He was created in a state of holiness under the law of his Maker, but, through the temptation of Satan, he transgressed the command of God and fell from his original holiness and righteousness; whereby his posterity inherit a nature corrupt and in bondage to sin, are under condemnation, and as soon as they are capable of moral action, become actual transgressors.

Gen. 1:27; Gen. 2:7; John 1:23; Gen. 3:4-7; Gen. 3:22-24; Rom. 5:12,14,19, 21; Rom. 7:23-25; Rom. 11:18,22,32-33; Col. 1:21.

You can view the comparison here http://www.sbc.net/bfm/bfmcomparison.asp

I think Gordan is right. To much wiggle room. I'm guessing Albert Mohler who was on the committee sees the phrase "Only the grace of God..." not as Prevenient grace but as a special work of grace while others see it as God given ability that man already possesses. But isn't that the point of the BFM? Unlike confessions of faith in the past. that clearly defined terms and was consistent in theology, it appears that the BFM was written in order to appeal to the majority of SB's no matter what their theological position.

Rhett said...

(I move that the SBC retire the BFM 2000 and adopt the Philadelphia Confession!)

H.H.,

I saw that movie too!

http://www.imdb.com/title/tt0349683/

C.T. Lillies said...

When I read the BFM2K I laid it out side by side with the Abstract from Southern Seminary which doesn't even HAVE as section entitled 'Man'. Gordan, I do remember that piece you're talking about really dodges the full impact of sin and leaves us with that whole age of accountability/can we actually live a perfect life dilemma.

Fred said...

C. T. I'm looking right now at the Abstract on Southern Seminary's Website.

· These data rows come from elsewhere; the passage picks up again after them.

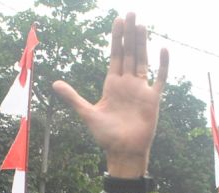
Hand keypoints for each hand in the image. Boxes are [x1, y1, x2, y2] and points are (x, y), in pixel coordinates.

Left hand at [53, 13, 168, 176]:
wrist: (123, 152)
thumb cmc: (106, 136)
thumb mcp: (87, 113)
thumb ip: (73, 98)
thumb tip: (54, 84)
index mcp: (112, 84)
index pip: (115, 55)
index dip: (116, 38)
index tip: (117, 21)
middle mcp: (127, 84)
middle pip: (129, 53)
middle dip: (129, 34)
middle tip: (130, 13)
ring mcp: (141, 90)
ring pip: (142, 60)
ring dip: (142, 43)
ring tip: (141, 25)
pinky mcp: (152, 99)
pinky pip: (159, 78)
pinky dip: (162, 65)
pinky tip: (163, 49)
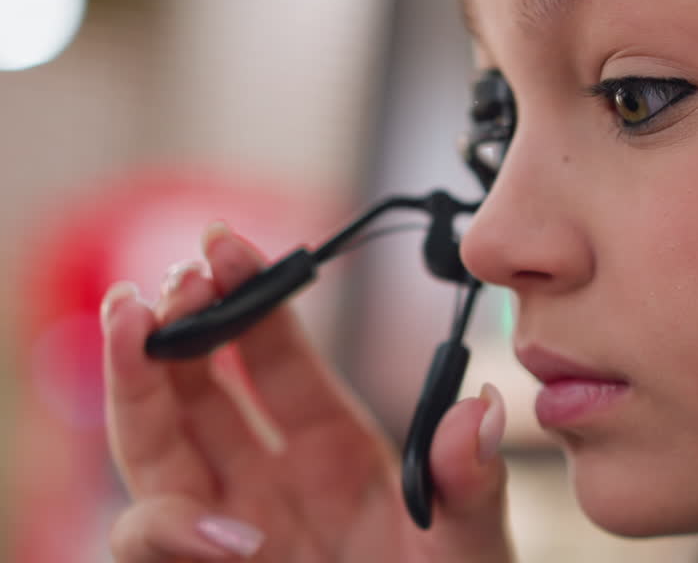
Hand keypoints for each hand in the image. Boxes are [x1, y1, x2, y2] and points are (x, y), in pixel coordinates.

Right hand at [102, 222, 512, 561]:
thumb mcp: (469, 553)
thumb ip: (468, 487)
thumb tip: (481, 407)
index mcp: (333, 456)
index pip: (276, 361)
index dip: (252, 302)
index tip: (229, 247)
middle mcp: (267, 486)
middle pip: (197, 392)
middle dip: (177, 329)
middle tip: (165, 278)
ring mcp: (225, 536)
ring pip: (154, 451)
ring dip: (135, 386)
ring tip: (136, 325)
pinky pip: (153, 544)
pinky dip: (167, 527)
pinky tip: (216, 528)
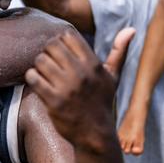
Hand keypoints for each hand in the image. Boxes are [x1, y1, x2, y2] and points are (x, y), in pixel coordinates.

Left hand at [26, 28, 135, 152]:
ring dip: (38, 65)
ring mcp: (66, 87)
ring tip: (44, 72)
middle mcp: (81, 73)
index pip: (68, 36)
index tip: (60, 52)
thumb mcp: (112, 76)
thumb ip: (119, 51)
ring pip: (40, 60)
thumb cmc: (101, 101)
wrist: (95, 134)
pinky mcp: (53, 101)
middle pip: (52, 45)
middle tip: (49, 61)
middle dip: (47, 52)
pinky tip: (38, 82)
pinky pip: (33, 77)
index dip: (60, 40)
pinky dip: (32, 77)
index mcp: (93, 64)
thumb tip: (131, 29)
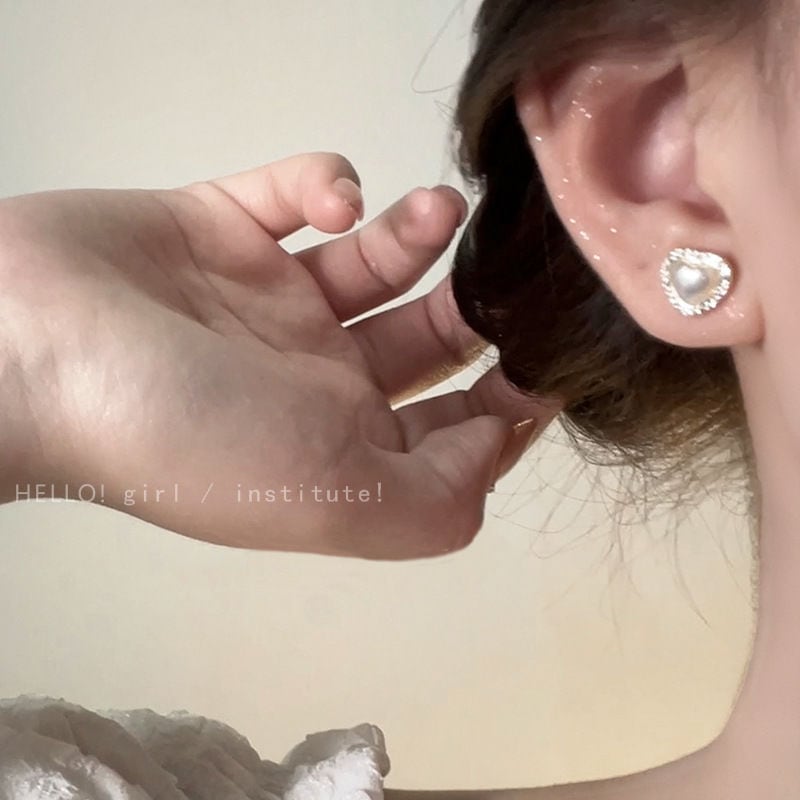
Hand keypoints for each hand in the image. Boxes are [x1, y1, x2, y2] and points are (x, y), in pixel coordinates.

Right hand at [0, 153, 559, 558]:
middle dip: (475, 307)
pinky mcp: (221, 229)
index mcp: (341, 445)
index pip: (452, 428)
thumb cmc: (190, 436)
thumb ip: (435, 498)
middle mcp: (312, 378)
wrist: (34, 354)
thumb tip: (493, 450)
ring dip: (417, 236)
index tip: (551, 349)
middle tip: (499, 271)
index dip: (511, 398)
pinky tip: (324, 200)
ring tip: (434, 215)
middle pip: (426, 341)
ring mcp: (265, 301)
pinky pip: (292, 194)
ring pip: (374, 262)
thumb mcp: (337, 499)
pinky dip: (323, 184)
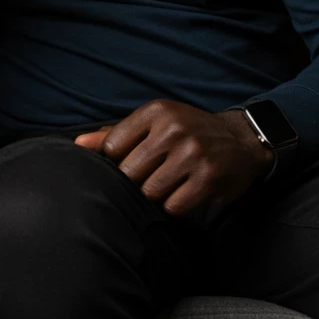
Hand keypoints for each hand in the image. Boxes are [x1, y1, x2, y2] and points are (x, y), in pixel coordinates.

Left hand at [74, 100, 273, 217]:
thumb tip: (77, 145)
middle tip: (152, 176)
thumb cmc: (186, 131)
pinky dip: (175, 207)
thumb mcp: (153, 124)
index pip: (113, 147)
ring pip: (150, 193)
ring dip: (156, 196)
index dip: (118, 161)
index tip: (133, 161)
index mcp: (155, 111)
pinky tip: (184, 193)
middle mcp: (173, 129)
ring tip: (169, 183)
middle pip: (129, 173)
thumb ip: (114, 134)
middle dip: (136, 181)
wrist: (241, 139)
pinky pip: (174, 207)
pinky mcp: (209, 179)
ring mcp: (192, 154)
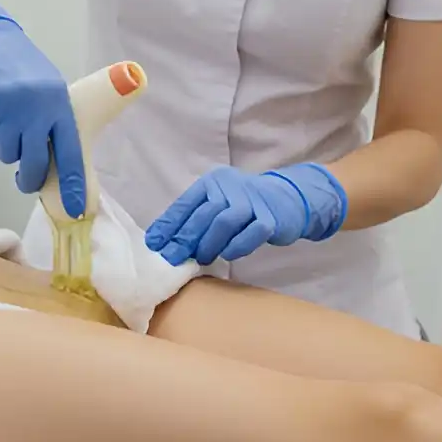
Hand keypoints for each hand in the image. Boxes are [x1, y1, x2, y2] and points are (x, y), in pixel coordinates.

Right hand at [0, 0, 86, 215]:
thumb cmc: (23, 68)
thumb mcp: (50, 89)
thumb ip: (54, 121)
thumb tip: (58, 164)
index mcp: (58, 104)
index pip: (70, 151)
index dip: (73, 183)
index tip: (76, 209)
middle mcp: (34, 109)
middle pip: (34, 163)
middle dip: (29, 178)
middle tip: (26, 180)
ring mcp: (7, 110)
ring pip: (7, 154)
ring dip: (6, 146)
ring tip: (7, 120)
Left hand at [144, 163, 347, 266]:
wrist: (288, 199)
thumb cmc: (246, 206)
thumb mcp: (219, 203)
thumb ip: (197, 218)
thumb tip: (166, 242)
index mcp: (213, 181)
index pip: (186, 204)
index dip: (168, 225)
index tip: (153, 244)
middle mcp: (231, 186)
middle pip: (204, 213)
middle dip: (184, 238)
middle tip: (171, 258)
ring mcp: (253, 200)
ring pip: (225, 222)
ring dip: (209, 244)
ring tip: (200, 259)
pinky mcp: (271, 218)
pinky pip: (251, 234)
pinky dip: (236, 246)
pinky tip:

Note Section VI. The Fall of Man

God originally created Man in His own image, and free from sin; but, through the temptation of Satan, he transgressed the command of God, and fell from his original holiness and righteousness; whereby his posterity inherit a nature corrupt and wholly opposed to God and His law, are under condemnation, and as soon as they are capable of moral action, become actual transgressors.

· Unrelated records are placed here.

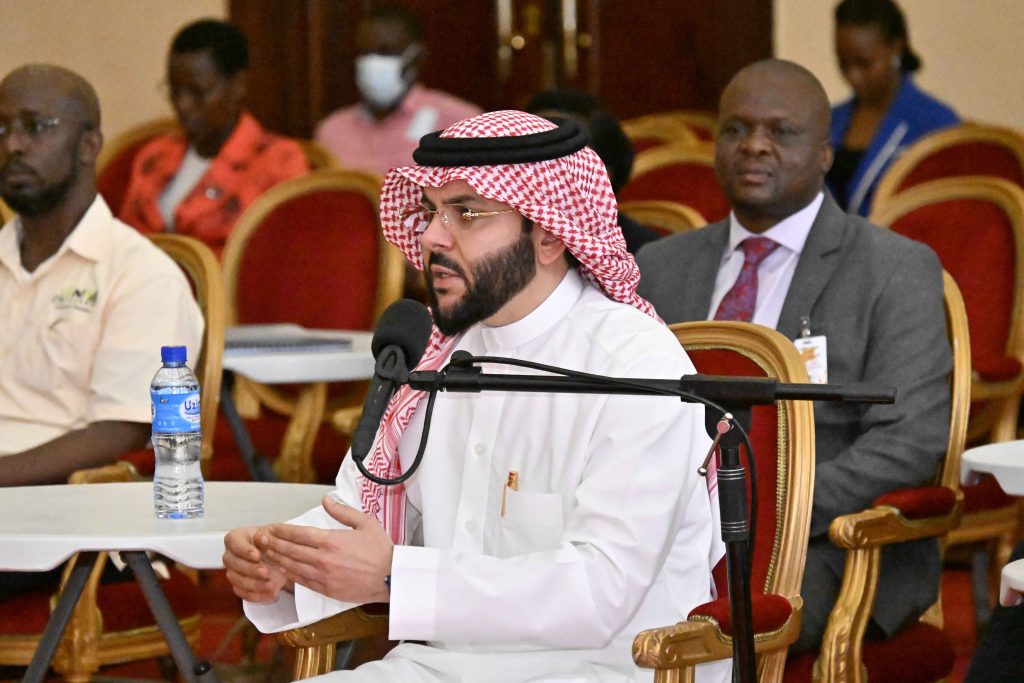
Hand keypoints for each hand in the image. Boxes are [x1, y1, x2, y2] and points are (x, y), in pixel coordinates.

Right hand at [223, 525, 290, 602]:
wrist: (275, 553)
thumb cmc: (271, 540)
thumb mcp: (272, 534)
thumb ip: (267, 536)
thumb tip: (262, 537)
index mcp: (235, 538)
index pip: (234, 542)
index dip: (244, 550)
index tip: (257, 555)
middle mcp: (230, 555)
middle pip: (233, 563)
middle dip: (250, 569)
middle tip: (265, 572)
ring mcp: (232, 571)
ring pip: (237, 580)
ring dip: (254, 584)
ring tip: (272, 586)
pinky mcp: (237, 585)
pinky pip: (243, 593)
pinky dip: (257, 595)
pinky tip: (271, 594)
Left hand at [256, 496, 393, 603]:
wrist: (391, 577)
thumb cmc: (381, 549)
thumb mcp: (365, 522)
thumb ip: (343, 511)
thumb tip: (326, 500)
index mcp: (331, 540)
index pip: (299, 534)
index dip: (283, 530)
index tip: (272, 527)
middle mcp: (323, 558)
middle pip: (291, 550)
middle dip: (273, 544)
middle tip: (260, 539)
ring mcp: (323, 576)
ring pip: (293, 566)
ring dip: (277, 559)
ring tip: (265, 554)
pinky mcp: (326, 590)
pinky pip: (302, 582)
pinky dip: (290, 575)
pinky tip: (282, 570)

Here's the link http://www.sbts.edu/About_Us/Beliefs/Abstract_of_Principles.aspx

C.T. Lillies said...

Thanks Fred for proving my point...sort of anyway. The Abstract says 'The Fall of Man' The BFM has a section called Man. Tell me you don't see the difference between 'Man' and 'The Fall of Man'.

OK, I'll make it easy: we think a lot more of ourselves,theologically, than we did when the Abstract was written.

Josh

Fred said...

Both statements of faith have it that man fell. It's the effects of the fall that are in question. Also, I agree with Gordon (see comment section on his latest post)that Page's view of the fall of man is outside the boundary of BFM 2000.

C.T. Lillies said...

I agree.

John Lofton, Recovering Republican said...
This comment has been removed by a blog administrator.
Rhett said...

John Lofton, stop spamming our site or we'll fong you!